Creative Energy provided a copy of the change of control agreement for Executive No. 2, dated February 1, 2008.[89] The change of control agreement was subsequently replaced by an employment agreement for a term of 12 months effective March 21, 2014, and ending on March 20, 2015.[90] Creative Energy submits that the intent of this employment agreement was to ensure the continuity of his contributions to the Company, such that his original agreement and existing terms of employment were replaced by this new agreement to continue to employ him on a fixed term basis for 12 months.[91]

 

The Panel notes that the amount included in the RRA for 2015 for Executive No. 2 appears to be the amount that would have been payable should the 2008 Change of Control Agreement not have been replaced by the change of control agreement.

 

The Panel conducted a comprehensive review of the detailed information provided in confidence and based on that analysis has come to the following conclusion. The Panel considers the total amount applied for 2015 to be reasonable. The Panel accepts that the transition costs were incurred to ensure a smooth transition between management teams, and that the employment agreement with Executive No. 2 was considered necessary by the new management team in order to do so. The Panel approves the 2015 transition costs for Executive No. 2.

5.2               New employee and cost allocations

Creative Energy states that the increase in the 2015 O&M expense is in part due to the hiring of the following new employees:

1.       VP of Business Development – to assist with the organic growth and new business (budgeted to start in January of 2015);

2.       Project Manager – to assist with the construction and project management of new installs/connections (budgeted to start in April of 2015);

3.       Service Plant Manager – to assist with the expansion of the Utility going forward.

 

Creative Energy indicates that these positions are necessary in order to continue to provide safe, reliable service but also to continue to grow the business.[92] No cost breakdown, description or justifications for these new employees were contained in the Application.

 

During the IR phase of evidence, it was revealed that while 100% of the Project Manager and Service Plant Manager’s salaries are fully included in the revenue requirements, only 50% of the VP Business Development’s salary is included. The remaining 50% is cross charged to another entity and does not form a part of this revenue requirement.[93]

 

Within the salaries contained in the O&M costs, Creative Energy then allocates a portion to capital projects, depending on the type of work performed. This allocation from O&M to capital reduces the revenue requirements for each particular year because only the carrying cost charged on the capital component and related amortization impact the overall annual revenue requirement.

Information given:
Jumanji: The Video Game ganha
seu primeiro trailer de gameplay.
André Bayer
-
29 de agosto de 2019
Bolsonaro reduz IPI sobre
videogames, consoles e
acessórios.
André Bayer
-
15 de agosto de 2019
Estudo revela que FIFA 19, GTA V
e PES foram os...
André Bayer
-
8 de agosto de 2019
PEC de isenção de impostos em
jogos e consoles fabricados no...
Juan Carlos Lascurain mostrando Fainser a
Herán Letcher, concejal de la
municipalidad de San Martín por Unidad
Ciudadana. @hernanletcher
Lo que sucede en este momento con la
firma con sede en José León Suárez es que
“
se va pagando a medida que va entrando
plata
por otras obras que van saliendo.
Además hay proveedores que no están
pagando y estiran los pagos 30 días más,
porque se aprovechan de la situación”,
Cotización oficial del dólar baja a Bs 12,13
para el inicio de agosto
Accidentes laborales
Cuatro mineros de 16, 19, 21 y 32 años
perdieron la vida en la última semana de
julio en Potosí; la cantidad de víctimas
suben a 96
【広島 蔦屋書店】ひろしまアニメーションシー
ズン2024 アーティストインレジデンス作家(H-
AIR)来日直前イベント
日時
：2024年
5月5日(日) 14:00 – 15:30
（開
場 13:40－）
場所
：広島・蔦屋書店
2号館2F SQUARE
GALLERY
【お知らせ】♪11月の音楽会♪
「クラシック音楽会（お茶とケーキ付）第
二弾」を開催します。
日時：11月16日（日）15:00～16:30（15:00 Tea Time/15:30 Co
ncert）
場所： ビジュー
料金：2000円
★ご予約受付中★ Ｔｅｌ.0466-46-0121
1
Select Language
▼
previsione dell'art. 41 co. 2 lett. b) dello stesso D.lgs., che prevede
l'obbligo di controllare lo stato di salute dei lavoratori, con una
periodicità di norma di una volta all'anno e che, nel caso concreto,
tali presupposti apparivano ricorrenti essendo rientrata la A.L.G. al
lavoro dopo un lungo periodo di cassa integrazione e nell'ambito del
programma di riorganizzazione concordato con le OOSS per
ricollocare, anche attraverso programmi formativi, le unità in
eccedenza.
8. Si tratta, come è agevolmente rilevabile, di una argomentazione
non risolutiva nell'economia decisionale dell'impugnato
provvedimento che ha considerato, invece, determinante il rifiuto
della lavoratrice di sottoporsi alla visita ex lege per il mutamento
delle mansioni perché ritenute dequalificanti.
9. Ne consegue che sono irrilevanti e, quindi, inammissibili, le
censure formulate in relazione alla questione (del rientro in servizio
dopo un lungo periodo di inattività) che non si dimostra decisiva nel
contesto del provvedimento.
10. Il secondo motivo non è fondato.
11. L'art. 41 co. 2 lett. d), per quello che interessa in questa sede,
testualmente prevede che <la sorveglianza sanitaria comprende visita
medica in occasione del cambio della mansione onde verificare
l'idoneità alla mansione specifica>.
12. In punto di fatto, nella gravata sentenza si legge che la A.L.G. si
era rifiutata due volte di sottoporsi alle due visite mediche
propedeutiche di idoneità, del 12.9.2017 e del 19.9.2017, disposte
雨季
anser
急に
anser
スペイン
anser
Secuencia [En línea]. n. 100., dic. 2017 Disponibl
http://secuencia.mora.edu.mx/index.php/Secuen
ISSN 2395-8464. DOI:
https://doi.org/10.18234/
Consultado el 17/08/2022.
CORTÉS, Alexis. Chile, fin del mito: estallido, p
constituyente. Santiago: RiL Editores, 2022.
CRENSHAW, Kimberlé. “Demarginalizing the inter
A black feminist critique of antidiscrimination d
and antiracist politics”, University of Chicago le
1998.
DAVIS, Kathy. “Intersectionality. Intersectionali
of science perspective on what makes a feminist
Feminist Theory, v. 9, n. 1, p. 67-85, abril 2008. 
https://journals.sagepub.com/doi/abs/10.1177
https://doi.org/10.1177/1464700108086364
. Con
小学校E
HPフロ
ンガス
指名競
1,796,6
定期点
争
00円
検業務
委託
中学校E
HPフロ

List of tasks:
1. Name every new position that the Creative Energy text lists as part of the reason for the rise in 2015 O&M expense.
2. Retype the part of the Creative Energy text that begins at the words "5.2               New employee" and stops after the words "Utility going forward.", with no changes.

Exercise solutions:
1.
- VP of Business Development
- Project Manager
- Service Plant Manager

2.
5.2               New employee and cost allocations

Creative Energy states that the increase in the 2015 O&M expense is in part due to the hiring of the following new employees:

1.       VP of Business Development – to assist with the organic growth and new business (budgeted to start in January of 2015);

2.       Project Manager – to assist with the construction and project management of new installs/connections (budgeted to start in April of 2015);

3.       Service Plant Manager – to assist with the expansion of the Utility going forward.